▸ **PROBLEMA CURTO 1**: Transcreva, do comentário abaixo sobre o acordo de não persecução penal, o trecho que vai de "O art. 28-A, §" até "da Lei 9099/95.".

▸ **TEXTO CITADO**:

((

Coluna Isso Posto / Coordenadores Ana Paula Couto e Marco Couto
Seguimos comentando os artigos do Código de Processo Penal, dando continuidade às nossas colunas anteriores elaboradas neste sentido.
Art. 28-A.........................................................................................................................
§2º O disposto no caput deste artigo não se aplica nas seguintes hipóteses:
I - se for cabível transação penal de competência dos Juizados Especiais Criminais, nos termos da lei;
II - se o investigado for reincidente ou se houver elementos probatórios que indiquem conduta criminal habitual, reiterada ou profissional, exceto se insignificantes as infrações penais pretéritas;
III - ter sido o agente beneficiado nos 5 (cinco) anos anteriores ao cometimento da infração, em acordo de não persecução penal, transação penal ou suspensão condicional do processo; e
IV - nos crimes praticados no âmbito de violência doméstica ou familiar, ou praticados contra a mulher por razões da condição de sexo feminino, em favor do agressor.
§3º O acordo de não persecução penal será formalizado por escrito e será firmado pelo membro do Ministério Público, pelo investigado e por seu defensor.
O art. 28-A, § 2º, do CPP, elenca os casos em que é vedado o acordo de não persecução penal. Ao contrário do que ocorre com relação a outros institutos, o legislador não indica as hipóteses de cabimento, mas sim as hipóteses de não cabimento. Veja-se que, nos casos de suspensão condicional da pena e de livramento condicional, por exemplo, o Código Penal indica quando tais benefícios são aplicáveis, conforme os seus artigos 77 e 81. Todavia, no acordo de não persecução penal, o legislador seguiu a linha já adotada, por exemplo, na transação penal, indicando as vedações, conforme o art. 76, § 2º, da Lei 9099/95.

))

▸ **PROBLEMA CURTO 2**: Devolva, sem nenhuma alteração, as linhas dos registros abaixo desde o início até a linha que contém "local contrast: detail 203%", inclusive.

▸ **DADOS FORNECIDOS**:
((

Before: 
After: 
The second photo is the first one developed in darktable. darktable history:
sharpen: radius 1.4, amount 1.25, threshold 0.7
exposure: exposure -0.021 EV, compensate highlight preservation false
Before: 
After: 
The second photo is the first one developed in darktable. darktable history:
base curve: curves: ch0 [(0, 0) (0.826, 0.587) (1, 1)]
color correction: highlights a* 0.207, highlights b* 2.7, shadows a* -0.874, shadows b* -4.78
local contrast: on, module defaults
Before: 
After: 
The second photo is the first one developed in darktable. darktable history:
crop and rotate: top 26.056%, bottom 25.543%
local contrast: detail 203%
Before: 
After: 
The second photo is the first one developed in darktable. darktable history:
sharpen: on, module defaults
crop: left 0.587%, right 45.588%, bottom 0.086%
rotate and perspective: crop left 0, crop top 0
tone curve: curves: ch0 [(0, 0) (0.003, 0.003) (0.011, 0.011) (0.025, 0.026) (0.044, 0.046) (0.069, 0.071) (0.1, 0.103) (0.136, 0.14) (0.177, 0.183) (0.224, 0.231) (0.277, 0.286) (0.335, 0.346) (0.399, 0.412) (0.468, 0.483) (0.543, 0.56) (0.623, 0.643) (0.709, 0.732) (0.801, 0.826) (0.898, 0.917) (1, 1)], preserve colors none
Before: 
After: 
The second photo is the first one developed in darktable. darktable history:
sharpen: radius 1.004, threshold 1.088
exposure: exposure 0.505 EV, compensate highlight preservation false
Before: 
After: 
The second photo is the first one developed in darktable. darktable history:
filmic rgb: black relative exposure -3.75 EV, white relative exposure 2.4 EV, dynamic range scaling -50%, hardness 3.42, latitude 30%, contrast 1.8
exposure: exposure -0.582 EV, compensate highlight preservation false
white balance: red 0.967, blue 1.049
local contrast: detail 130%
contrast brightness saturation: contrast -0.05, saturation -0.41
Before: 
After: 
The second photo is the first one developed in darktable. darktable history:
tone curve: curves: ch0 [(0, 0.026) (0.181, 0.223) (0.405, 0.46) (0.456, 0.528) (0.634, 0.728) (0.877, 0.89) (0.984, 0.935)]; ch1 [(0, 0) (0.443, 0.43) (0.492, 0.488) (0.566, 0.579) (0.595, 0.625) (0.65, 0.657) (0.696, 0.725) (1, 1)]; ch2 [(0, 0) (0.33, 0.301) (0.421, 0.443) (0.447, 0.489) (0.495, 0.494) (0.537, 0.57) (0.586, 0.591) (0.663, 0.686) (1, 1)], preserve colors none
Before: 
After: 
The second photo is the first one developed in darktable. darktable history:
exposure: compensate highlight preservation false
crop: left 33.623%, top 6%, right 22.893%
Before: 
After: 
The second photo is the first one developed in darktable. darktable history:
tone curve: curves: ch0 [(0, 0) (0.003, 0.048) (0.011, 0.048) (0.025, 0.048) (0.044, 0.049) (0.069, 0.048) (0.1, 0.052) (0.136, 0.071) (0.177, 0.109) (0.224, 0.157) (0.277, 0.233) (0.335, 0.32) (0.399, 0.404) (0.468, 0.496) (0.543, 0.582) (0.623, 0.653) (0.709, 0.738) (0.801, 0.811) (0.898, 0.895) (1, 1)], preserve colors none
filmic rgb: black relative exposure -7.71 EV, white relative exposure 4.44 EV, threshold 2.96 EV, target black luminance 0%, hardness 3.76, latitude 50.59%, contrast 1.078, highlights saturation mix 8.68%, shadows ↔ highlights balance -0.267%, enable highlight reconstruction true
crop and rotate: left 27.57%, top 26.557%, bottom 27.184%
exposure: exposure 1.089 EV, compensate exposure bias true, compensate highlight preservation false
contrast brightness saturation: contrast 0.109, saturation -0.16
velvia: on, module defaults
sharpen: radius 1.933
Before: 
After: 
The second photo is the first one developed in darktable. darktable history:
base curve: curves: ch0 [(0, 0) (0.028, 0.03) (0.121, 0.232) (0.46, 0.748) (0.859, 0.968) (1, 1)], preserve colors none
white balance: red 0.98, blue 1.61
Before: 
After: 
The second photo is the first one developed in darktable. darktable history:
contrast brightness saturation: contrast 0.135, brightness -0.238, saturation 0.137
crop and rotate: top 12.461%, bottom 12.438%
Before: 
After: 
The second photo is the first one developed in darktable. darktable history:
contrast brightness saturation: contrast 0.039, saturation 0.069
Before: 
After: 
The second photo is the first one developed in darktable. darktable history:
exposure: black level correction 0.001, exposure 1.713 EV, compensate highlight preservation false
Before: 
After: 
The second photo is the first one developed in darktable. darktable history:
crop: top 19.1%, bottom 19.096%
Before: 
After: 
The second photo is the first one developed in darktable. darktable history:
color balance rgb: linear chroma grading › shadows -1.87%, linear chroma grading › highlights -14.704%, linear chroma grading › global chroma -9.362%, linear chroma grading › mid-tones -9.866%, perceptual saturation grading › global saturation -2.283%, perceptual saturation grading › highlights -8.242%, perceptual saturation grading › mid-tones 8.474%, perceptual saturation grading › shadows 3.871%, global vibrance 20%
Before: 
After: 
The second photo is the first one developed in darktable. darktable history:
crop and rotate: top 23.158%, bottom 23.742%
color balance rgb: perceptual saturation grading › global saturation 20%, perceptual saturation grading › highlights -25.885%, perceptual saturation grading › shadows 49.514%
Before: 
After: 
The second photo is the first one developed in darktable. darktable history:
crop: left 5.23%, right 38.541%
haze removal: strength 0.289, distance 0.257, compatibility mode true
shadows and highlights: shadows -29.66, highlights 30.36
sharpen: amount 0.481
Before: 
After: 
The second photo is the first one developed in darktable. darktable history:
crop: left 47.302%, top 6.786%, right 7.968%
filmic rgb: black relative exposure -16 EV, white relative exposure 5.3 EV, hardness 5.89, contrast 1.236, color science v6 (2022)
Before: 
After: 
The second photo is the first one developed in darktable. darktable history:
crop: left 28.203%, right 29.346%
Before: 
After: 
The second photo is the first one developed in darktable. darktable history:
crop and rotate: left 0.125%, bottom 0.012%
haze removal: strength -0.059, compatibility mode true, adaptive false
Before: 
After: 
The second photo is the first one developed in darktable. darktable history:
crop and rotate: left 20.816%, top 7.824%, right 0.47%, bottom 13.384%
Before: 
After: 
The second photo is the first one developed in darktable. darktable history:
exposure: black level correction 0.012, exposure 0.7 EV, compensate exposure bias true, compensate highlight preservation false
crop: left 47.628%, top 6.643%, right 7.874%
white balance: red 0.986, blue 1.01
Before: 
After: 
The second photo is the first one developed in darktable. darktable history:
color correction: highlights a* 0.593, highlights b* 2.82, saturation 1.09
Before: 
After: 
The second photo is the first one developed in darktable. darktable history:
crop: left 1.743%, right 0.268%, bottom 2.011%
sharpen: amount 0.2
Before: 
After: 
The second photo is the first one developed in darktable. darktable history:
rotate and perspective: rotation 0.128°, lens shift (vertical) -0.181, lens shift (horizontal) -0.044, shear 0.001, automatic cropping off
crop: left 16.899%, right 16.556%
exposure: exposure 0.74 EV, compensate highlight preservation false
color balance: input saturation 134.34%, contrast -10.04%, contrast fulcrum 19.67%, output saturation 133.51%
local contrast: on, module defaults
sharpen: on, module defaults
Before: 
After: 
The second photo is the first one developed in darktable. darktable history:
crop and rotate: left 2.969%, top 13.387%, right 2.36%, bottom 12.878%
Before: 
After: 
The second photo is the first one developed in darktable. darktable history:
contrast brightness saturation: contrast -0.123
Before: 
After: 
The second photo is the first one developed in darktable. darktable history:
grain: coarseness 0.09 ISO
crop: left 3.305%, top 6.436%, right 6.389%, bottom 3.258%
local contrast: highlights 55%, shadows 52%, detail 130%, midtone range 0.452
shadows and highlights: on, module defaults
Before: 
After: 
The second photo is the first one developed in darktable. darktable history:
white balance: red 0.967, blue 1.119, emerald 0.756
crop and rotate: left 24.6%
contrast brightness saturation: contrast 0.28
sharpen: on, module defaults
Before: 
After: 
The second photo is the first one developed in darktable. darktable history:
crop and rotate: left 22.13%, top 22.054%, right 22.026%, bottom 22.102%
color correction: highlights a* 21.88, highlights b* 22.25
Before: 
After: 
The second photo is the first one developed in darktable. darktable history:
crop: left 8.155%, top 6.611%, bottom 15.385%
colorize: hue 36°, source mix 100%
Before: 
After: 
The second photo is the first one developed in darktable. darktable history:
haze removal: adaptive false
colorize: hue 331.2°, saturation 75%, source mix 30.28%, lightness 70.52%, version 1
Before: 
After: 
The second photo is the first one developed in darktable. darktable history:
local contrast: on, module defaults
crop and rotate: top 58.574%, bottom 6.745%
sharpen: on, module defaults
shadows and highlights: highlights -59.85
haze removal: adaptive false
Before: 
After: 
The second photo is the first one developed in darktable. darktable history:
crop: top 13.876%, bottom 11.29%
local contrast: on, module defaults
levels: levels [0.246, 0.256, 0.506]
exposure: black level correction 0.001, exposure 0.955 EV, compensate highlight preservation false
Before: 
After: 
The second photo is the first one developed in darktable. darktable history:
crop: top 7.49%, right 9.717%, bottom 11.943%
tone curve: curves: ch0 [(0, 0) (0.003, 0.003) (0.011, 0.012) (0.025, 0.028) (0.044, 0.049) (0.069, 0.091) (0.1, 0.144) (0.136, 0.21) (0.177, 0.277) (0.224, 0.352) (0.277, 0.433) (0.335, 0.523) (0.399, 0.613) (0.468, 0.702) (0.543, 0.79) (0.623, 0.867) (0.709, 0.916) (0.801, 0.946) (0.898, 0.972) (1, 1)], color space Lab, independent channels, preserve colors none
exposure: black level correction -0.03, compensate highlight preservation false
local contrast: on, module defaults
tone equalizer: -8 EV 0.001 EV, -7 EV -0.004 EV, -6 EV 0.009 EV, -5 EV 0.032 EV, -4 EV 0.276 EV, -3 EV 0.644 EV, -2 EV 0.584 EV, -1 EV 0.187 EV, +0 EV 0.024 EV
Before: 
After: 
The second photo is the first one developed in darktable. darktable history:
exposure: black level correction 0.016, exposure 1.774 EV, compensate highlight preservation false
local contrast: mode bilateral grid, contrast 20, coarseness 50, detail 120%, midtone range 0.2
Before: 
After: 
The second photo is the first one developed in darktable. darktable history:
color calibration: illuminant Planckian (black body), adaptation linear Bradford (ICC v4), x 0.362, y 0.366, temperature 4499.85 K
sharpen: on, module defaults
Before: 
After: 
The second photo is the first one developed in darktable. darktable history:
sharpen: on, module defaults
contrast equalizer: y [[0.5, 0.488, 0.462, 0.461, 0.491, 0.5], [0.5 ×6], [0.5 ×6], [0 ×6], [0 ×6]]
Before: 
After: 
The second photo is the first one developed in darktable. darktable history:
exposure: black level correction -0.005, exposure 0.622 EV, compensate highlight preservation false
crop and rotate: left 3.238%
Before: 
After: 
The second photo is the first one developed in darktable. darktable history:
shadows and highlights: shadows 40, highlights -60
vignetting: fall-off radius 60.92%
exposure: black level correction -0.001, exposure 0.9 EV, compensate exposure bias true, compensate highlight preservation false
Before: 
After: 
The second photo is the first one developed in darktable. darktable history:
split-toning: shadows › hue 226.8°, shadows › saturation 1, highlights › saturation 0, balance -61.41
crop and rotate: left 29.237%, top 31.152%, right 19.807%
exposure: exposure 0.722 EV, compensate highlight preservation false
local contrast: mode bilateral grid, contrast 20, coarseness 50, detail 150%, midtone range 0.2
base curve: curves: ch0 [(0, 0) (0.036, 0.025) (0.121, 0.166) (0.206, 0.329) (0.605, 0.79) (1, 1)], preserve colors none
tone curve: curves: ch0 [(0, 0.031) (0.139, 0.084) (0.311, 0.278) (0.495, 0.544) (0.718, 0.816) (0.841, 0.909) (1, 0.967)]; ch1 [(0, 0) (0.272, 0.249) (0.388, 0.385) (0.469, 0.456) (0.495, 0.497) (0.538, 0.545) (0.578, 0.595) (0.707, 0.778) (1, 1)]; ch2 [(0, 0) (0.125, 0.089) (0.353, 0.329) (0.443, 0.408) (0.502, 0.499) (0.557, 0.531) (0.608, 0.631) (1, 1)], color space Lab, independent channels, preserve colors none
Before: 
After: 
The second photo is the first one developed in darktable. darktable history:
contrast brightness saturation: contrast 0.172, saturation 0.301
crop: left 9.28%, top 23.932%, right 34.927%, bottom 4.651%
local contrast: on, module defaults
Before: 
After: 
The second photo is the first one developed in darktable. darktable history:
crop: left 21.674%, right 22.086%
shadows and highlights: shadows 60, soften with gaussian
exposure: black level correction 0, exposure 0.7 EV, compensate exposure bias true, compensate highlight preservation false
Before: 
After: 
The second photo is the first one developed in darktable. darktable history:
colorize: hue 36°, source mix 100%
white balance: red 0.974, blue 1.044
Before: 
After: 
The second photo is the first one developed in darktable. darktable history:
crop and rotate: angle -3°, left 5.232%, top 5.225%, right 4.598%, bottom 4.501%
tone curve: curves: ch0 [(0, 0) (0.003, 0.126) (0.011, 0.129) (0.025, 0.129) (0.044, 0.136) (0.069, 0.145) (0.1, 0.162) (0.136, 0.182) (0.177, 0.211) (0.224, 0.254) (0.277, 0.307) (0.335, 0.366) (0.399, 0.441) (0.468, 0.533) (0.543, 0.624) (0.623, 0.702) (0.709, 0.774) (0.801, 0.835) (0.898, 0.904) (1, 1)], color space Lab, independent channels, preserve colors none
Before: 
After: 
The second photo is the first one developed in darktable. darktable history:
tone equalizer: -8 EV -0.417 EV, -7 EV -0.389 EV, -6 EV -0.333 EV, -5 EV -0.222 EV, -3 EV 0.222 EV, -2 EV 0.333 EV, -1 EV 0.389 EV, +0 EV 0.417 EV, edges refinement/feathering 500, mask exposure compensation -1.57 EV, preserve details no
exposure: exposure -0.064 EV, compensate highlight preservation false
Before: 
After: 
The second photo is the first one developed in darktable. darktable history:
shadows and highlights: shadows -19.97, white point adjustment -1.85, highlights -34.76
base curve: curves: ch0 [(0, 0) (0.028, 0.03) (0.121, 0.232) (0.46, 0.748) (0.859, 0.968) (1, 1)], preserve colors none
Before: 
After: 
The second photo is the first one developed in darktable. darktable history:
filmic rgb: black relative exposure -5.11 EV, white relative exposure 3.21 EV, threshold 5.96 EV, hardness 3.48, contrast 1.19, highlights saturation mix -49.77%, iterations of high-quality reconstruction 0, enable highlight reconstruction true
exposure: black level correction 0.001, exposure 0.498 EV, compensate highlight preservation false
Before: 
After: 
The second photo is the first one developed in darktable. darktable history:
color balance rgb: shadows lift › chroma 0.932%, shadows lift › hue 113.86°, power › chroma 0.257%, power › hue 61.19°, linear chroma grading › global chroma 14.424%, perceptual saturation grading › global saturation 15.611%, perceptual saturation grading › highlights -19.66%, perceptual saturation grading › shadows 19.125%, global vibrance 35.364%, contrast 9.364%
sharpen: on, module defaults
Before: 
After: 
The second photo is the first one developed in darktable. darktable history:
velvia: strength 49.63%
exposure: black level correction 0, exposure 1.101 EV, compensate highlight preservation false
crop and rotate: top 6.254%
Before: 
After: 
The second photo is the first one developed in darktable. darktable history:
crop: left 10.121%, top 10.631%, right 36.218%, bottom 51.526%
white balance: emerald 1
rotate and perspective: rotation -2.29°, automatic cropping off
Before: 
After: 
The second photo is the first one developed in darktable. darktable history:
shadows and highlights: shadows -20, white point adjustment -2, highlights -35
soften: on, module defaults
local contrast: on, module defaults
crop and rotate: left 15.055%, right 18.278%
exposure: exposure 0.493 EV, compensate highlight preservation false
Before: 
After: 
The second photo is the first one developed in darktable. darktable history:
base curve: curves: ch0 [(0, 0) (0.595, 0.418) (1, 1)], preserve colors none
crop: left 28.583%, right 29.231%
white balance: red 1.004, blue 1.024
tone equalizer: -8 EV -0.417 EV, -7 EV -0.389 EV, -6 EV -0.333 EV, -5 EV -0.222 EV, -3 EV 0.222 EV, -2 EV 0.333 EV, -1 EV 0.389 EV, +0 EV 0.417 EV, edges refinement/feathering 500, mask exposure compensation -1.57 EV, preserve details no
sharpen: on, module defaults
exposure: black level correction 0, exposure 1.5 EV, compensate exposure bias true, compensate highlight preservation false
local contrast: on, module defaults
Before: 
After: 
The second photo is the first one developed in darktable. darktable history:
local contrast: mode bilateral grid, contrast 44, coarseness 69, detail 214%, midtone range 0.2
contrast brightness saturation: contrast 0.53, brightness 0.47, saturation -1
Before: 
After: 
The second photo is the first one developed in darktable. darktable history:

))

▸ **RESPOSTA ESCRITA 1**:
O art. 28-A, § 2º, do CPP, elenca os casos em que é vedado o acordo de não persecução penal. Ao contrário do que ocorre com relação a outros institutos, o legislador não indica as hipóteses de cabimento, mas sim as hipóteses de não cabimento. Veja-se que, nos casos de suspensão condicional da pena e de livramento condicional, por exemplo, o Código Penal indica quando tais benefícios são aplicáveis, conforme os seus artigos 77 e 81. Todavia, no acordo de não persecução penal, o legislador seguiu a linha já adotada, por exemplo, na transação penal, indicando as vedações, conforme o art. 76, § 2º, da Lei 9099/95.

▸ **RESPOSTA ESCRITA 2**:
Before: 
After: 
The second photo is the first one developed in darktable. darktable history:
sharpen: radius 1.4, amount 1.25, threshold 0.7
exposure: exposure -0.021 EV, compensate highlight preservation false
Before: 
After: 
The second photo is the first one developed in darktable. darktable history:
base curve: curves: ch0 [(0, 0) (0.826, 0.587) (1, 1)]
color correction: highlights a* 0.207, highlights b* 2.7, shadows a* -0.874, shadows b* -4.78
local contrast: on, module defaults
Before: 
After: 
The second photo is the first one developed in darktable. darktable history:
crop and rotate: top 26.056%, bottom 25.543%
local contrast: detail 203%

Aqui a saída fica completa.